Note: LLM provider for evaluation is configured at the project level via evalstudio.config.json llmSettings.

EvalWithRelations

interface ScenarioSummary {
id: string;
name: string;
instructions?: string;
messages?: Message[];
maxMessages?: number;
successCriteria?: string;
failureCriteria?: string;
failureCriteriaMode?: FailureCriteriaMode;
}

interface EvalWithRelations extends Eval {
scenarios: ScenarioSummary[]; // Array of scenario details
connector?: {
id: string;
name: string;
type: string;
baseUrl: string;
};
}

CreateEvalInput

interface CreateEvalInput {
name: string; // Required: display name for the eval
connectorId: string; // Required: connector for running this eval
scenarioIds: string[]; // Required: at least one scenario ID
}

UpdateEvalInput

interface UpdateEvalInput {
name?: string; // Update display name
scenarioIds?: string[]; // Update scenario IDs (at least one required)
connectorId?: string; // Update connector for this eval
}

Methods

modules.evals.create()

Creates a new eval.

async function create(input: CreateEvalInput): Promise<Eval>;

Throws: Error if the connector doesn't exist, if any scenario doesn't exist, or if scenarioIds is empty.

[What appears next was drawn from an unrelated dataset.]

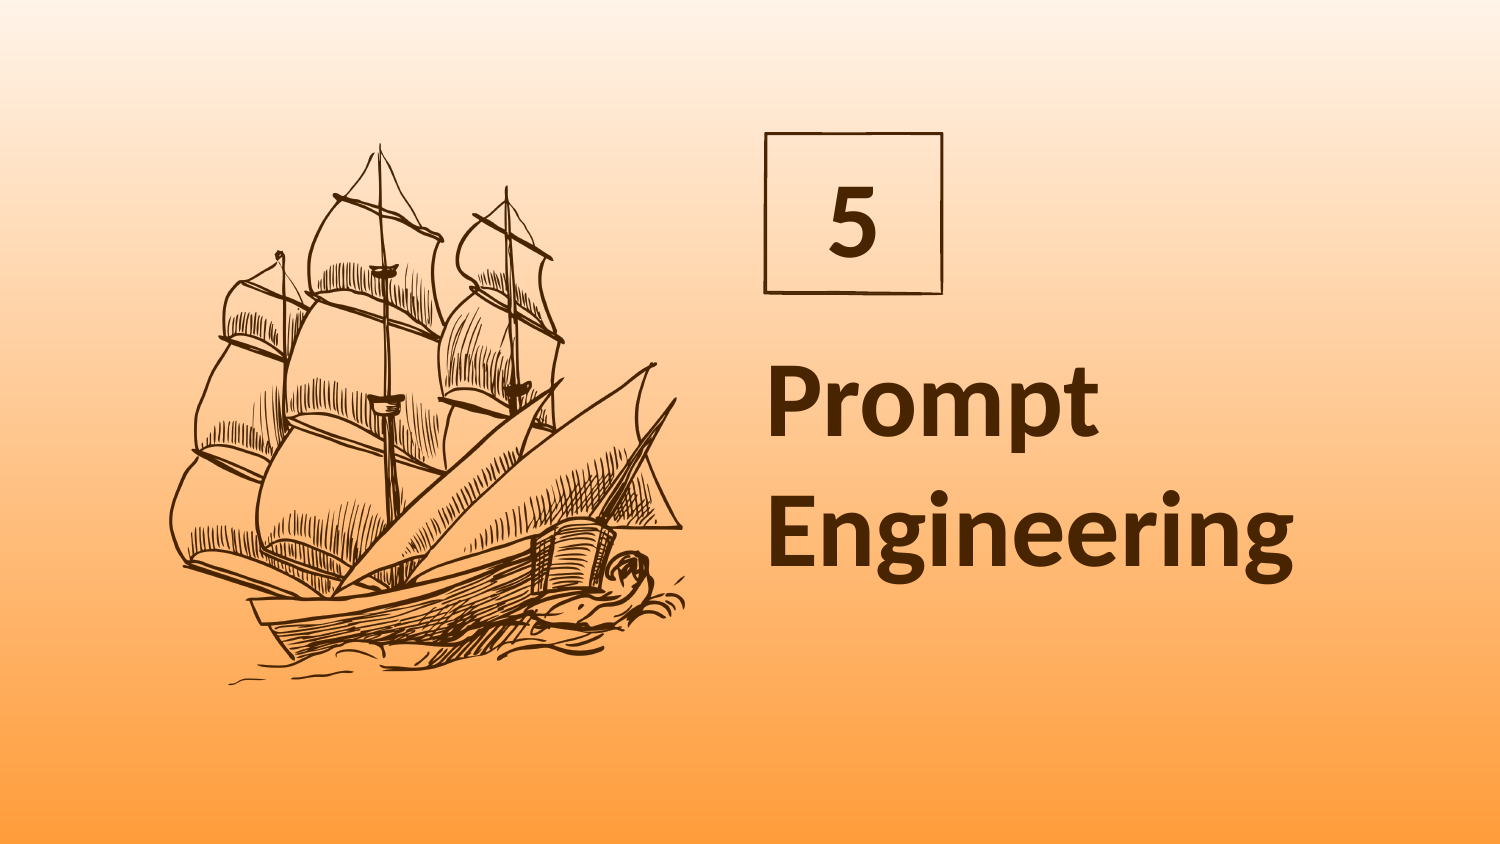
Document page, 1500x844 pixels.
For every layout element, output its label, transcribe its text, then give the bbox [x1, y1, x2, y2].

Note: LLM provider for evaluation is configured at the project level via evalstudio.config.json llmSettings.

// Create an eval with a single scenario
const evalItem = await modules.evals.create({
name: "Booking Test",
connectorId: "connector-uuid", // Required: connector for the agent
scenarioIds: ["scenario-uuid"], // Required: at least one scenario
});

// Create an eval with multiple scenarios (test collection)
const multiScenarioEval = await modules.evals.create({
name: "Full Agent Test Suite",
connectorId: "connector-uuid",
scenarioIds: ["scenario-1", "scenario-2", "scenario-3"],
});

modules.evals.get()

Gets an eval by its ID.

async function get(id: string): Promise<Eval | undefined>;
const evalItem = await modules.evals.get("987fcdeb-51a2-3bc4-d567-890123456789");

modules.evals.getByScenario()

Gets an eval by scenario.

async function getByScenario(scenarioId: string): Promise<Eval | undefined>;
const evalItem = await modules.evals.getByScenario("scenario-uuid");

modules.evals.getWithRelations()

Gets an eval by ID with scenario details included.

async function getWithRelations(id: string): Promise<EvalWithRelations | undefined>;
const evalItem = await modules.evals.getWithRelations("987fcdeb-51a2-3bc4-d567-890123456789");
// evalItem.scenarios[0].name -> "Booking Cancellation"
// evalItem.scenarios.length -> number of scenarios in the eval

modules.evals.list()

Lists all evals in the project.

async function list(): Promise<Eval[]>;
const allEvals = await modules.evals.list();

modules.evals.update()

Updates an existing eval.

async function update(id: string, input: UpdateEvalInput): Promise<Eval | undefined>;

Throws: Error if any scenario doesn't exist, or if scenarioIds is empty.

// Update to a single scenario
const updated = await modules.evals.update(evalItem.id, {
scenarioIds: ["new-scenario-uuid"],
});

// Update to multiple scenarios
const multiUpdated = await modules.evals.update(evalItem.id, {
scenarioIds: ["scenario-1", "scenario-2"],
});

modules.evals.delete()

Deletes an eval by its ID.

async function delete(id: string): Promise<boolean>;

Returns true if the eval was deleted, false if not found.

const deleted = await modules.evals.delete(evalItem.id);

Scenarios and Run Creation

Evals can contain multiple scenarios, allowing you to create comprehensive test collections. When running an eval:

  1. The system iterates through each scenario in scenarioIds
  2. For each scenario, it uses the personas associated with that scenario
  3. A run is created for each scenario/persona combination

For example, if an eval has 2 scenarios, and each scenario has 3 personas, running the eval creates 6 runs (2 x 3).

Personas are associated with scenarios, not with evals directly. This allows different scenarios to test different persona types.

Storage

Evals are stored in data/evals.json within the project directory.